Lista aktualności Lista aktualności

Oko w oko z sową

Niecodzienny gość odwiedził pracowników biura RDLP w Radomiu. Okazało się, że uszatki (Asio otus) mieszkają w pobliskim parku Leśniczówka i jedna z nich przyleciała w pobliże budynku RDLP.

Sprawę wyjaśnił Jerzy Zawadzki, naczelnik Wydziału Ochrony Ekosystemów RDLP w Radomiu, który pasjonuje się ornitologią: – Ptaki tego gatunku bytują w parku Leśniczówka obok dyrekcji i są częstym gościem pobliskich terenów, gdzie często można znaleźć wypluwki, czyli niestrawione resztki pokarmu.
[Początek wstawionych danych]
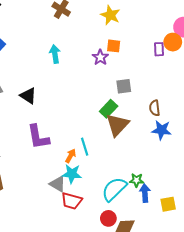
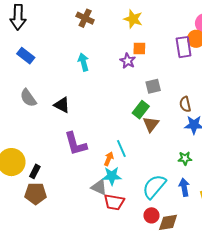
purple rectangle: (159, 49) -> (184, 47), size x1.5
brown triangle: (117, 125) -> (151, 124), size x0.7
green star: (137, 180) -> (185, 158), moved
Sowy tego gatunku widziane są niekiedy po cztery sztuki, a jedna z par lęgowych mieszka od pięciu lat w pobliżu dyrekcji. Wiosną samiec uszatki odzywa się głosem tokowym w parku i to nas informuje o tym, że jest terytorium lęgowe w leśniczówce i pobliskim terenie.

A dlaczego sowa odwiedziła akurat naszą dyrekcję? Pewnie dlatego, że uszatki w dzień przeczekują w gęstych gałęziach drzew (u nas akurat był to żywotnik), co daje im możliwość ukrycia się przed innymi ptakami. W dzień mają przerwę w aktywności, odpoczywają, dopiero wieczorem stają się aktywne, a polują głównie o zmroku i o świcie.

Ptak ten żywi się przede wszystkim gryzoniami oraz drobnymi ssakami, a w pobliżu ludzkich siedlisk często wróblami i innymi małymi ptakami. Natomiast gniazduje najczęściej w starych, opuszczonych gniazdach po innych ptakach, zwłaszcza krukach, gawronach, srokach, w koronach drzew.

Zima to czas, kiedy możemy prowadzić obserwacje ptaków nie tylko przy karmnikach, ale też często zdarza się, że widzimy ptaki migrujące ze wschodu lub północy w poszukiwaniu lepszych warunków do przetrwania zimy. Dla wielu osób intrygujące są obserwacje ptaków drapieżnych przy drogach. – Najczęściej są to myszołowy, które wykorzystują duże drzewa jako czatownie podczas polowania na gryzonie na terenach otwartych przyległych do dróg. Czasami zdarza się, że są to ptaki, które przylatują do nas ze wschodu lub północy tj. myszołowy włochate z tundry, które tu próbują zimować. W czasie ciężkich, mroźnych zim możemy też spotkać koczujące sowy, częściowo nasze, a częściowo przemieszczające się ze wschodu – wyjaśnia Jerzy Zawadzki.

Spójrzcie czasami za okno może u Was zjawi się jakiś miły gość?